Bipartisan legislation sponsored by Senator Holly Schepisi that allows paramedics to administer buprenorphine, which is used to treat acute withdrawal symptoms after patients are revived from an opioid overdose with naloxone, was approved by the New Jersey Senate.
Bipartisan legislation sponsored by Sen. Holly Schepisi that allows paramedics to administer buprenorphine was approved by the New Jersey Senate. (Pixabay)
“Each year, tens of thousands of Americans lose their lives from an opioid-related overdose, and the pandemic has only exacerbated this tragic reality,” said Schepisi (R-39). “The unprecedented rise in opioid-related deaths shows that we need to do more to combat the addiction crisis. My legislation will provide our first responders with the necessary tools to combat this insidious epidemic, prevent future opioid-related deaths, and get more people on the road to recovery.”

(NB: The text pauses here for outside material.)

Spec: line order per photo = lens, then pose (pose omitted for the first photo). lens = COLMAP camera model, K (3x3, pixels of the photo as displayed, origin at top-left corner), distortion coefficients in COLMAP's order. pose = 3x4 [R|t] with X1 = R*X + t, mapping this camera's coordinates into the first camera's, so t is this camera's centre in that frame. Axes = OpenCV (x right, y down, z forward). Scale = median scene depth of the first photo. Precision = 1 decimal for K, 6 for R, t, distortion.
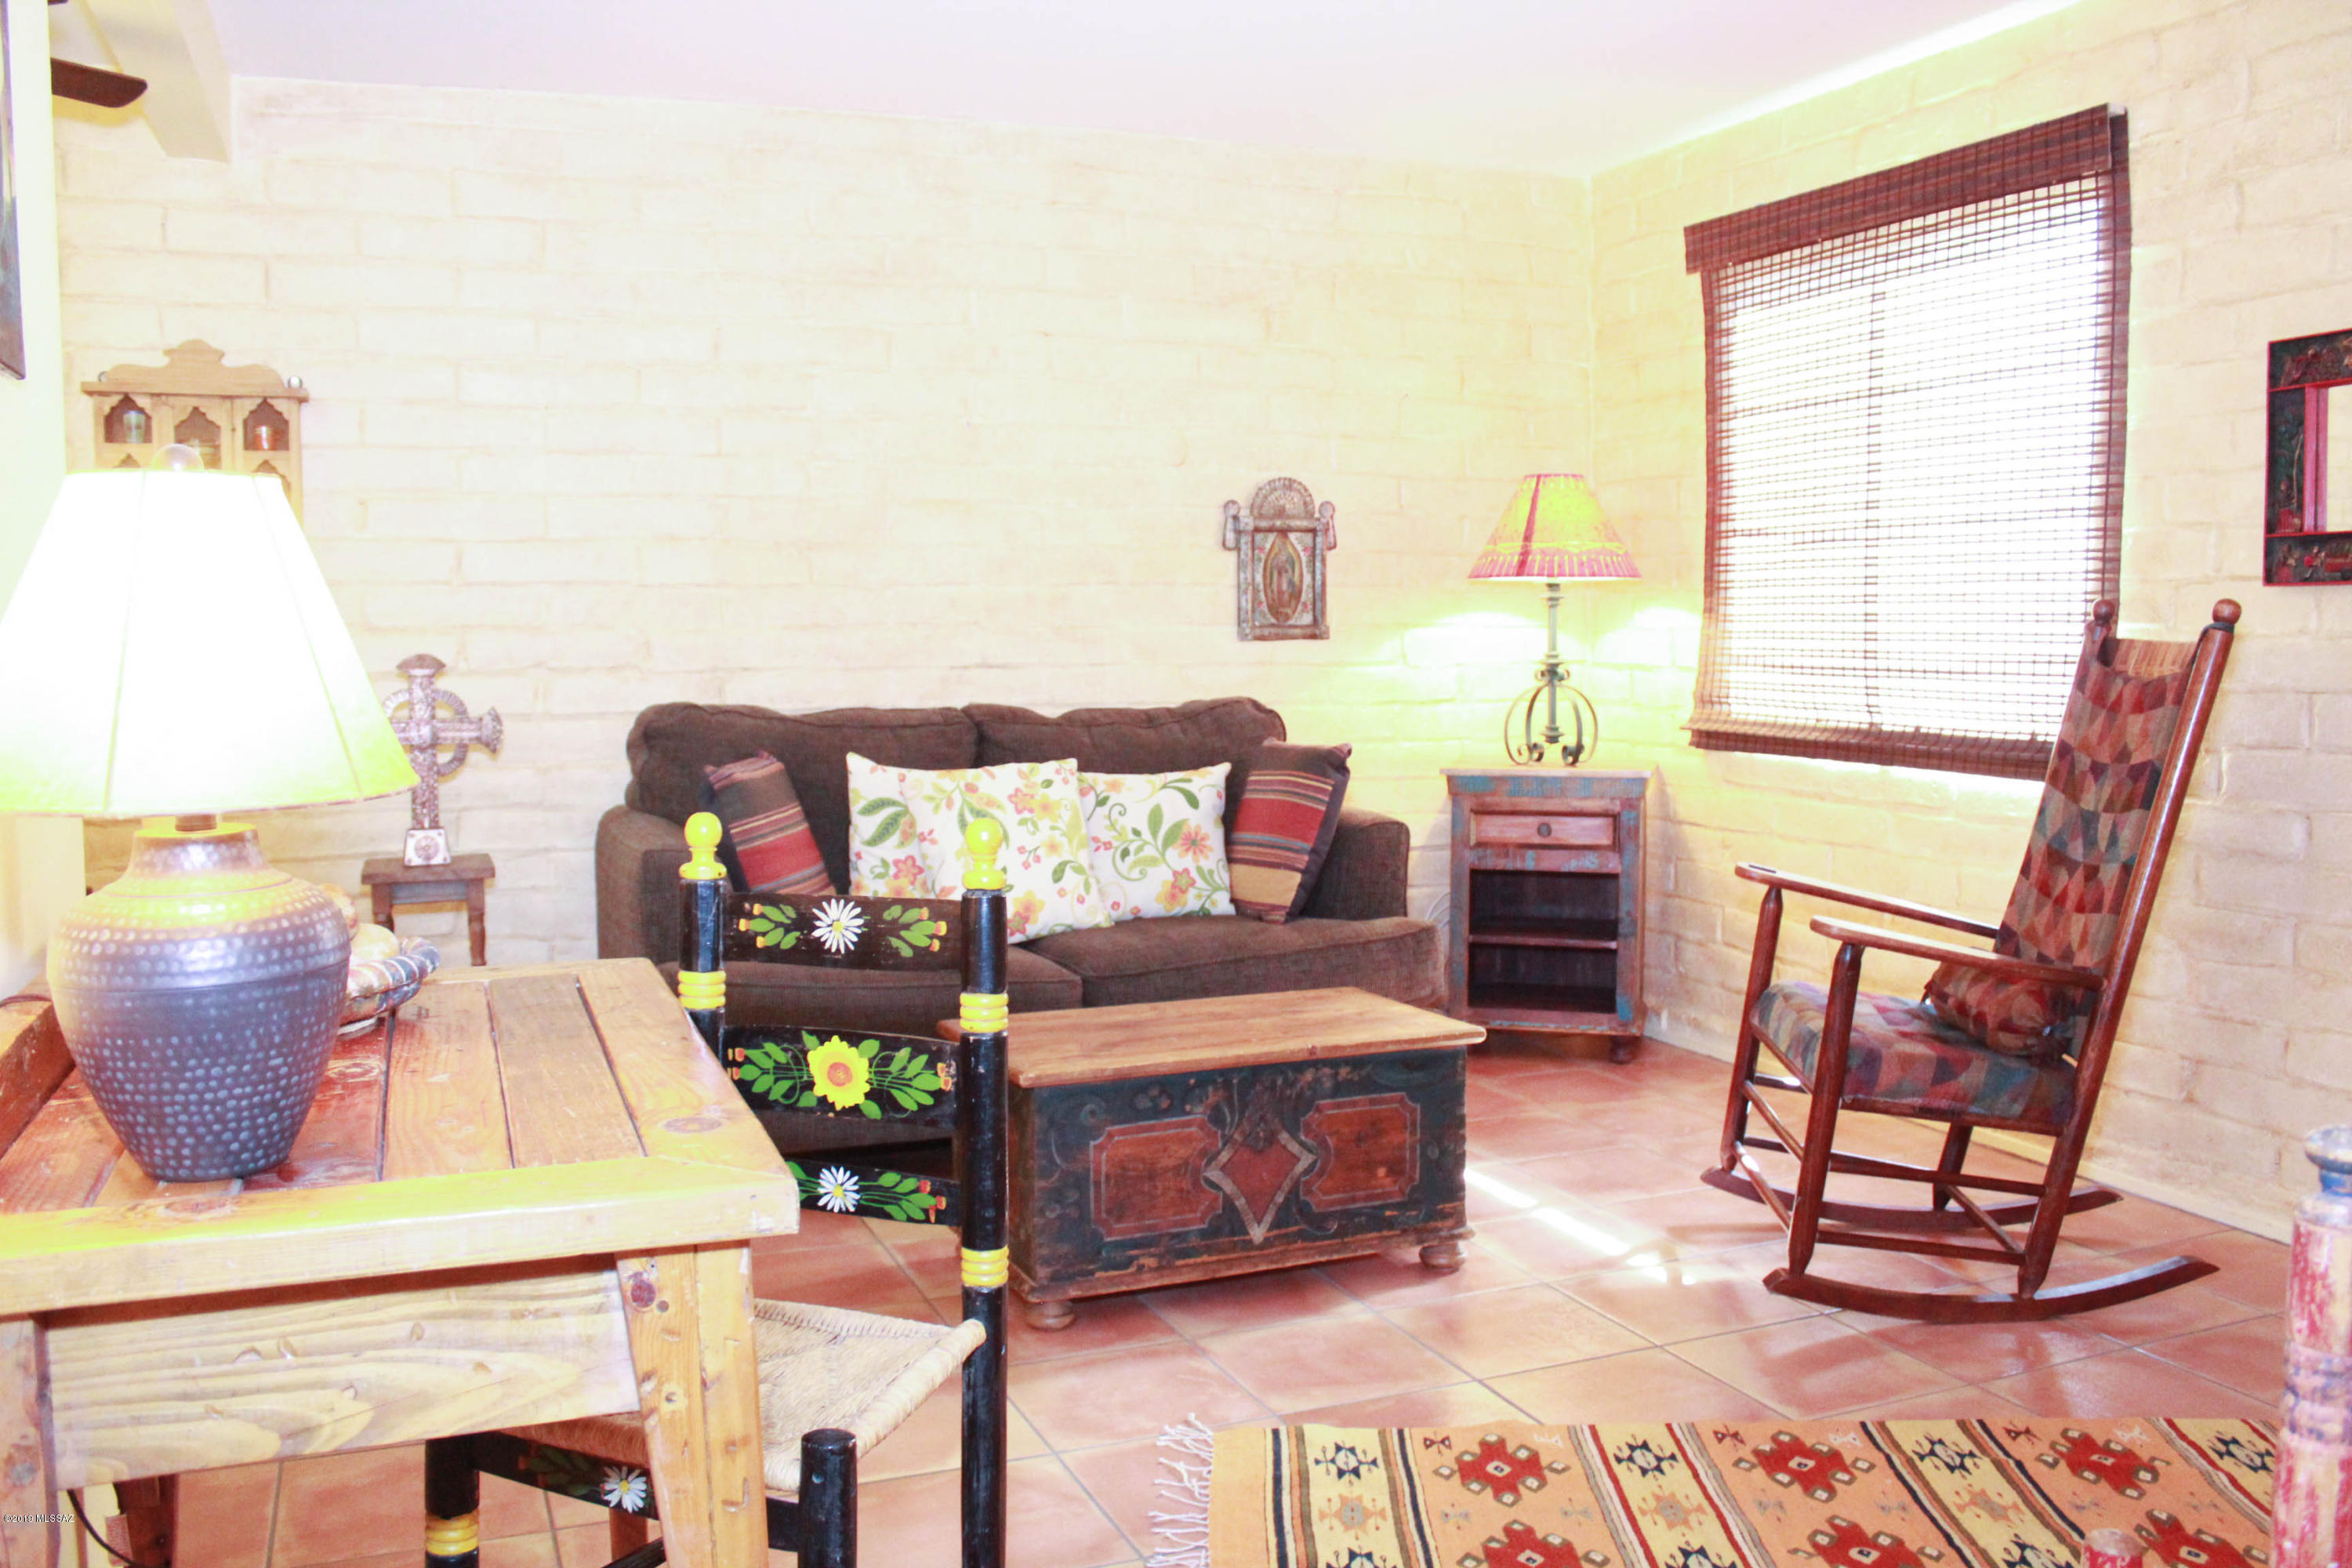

Schepisi’s legislation, S-3803, allows paramedics to offer patients buprenorphine—under the medical direction of a licensed, supervising physician—after the patient’s opioid overdose is reversed using naloxone.
Beyond treating the withdrawal symptoms that can occur from a naloxone revival, buprenorphine can help curb cravings resulting from an opioid use disorder and can partially block the effects of opioid use.
“Although the challenges of every community are unique, including how to best meet the needs of those with addiction, all of New Jersey has been affected by this crisis,” added Schepisi. “By providing additional training to paramedics across the state, and allowing them to administer buprenorphine in certain situations, we can help end a crisis that has taken the lives of so many New Jerseyans.”
Schepisi’s bipartisan legislation—also sponsored by Sen. Joseph Vitale, Chair of the Health, Human Services and Senior Citizens Committee—codifies a directive from former Health Commissioner Dr. Shereef Elnahal in June 2019 that authorized paramedics to carry buprenorphine to treat acute withdrawal symptoms after patients were revived from an opioid overdose with Naloxone. Current New Jersey Health Commissioner Judith Persichilli extended the directive.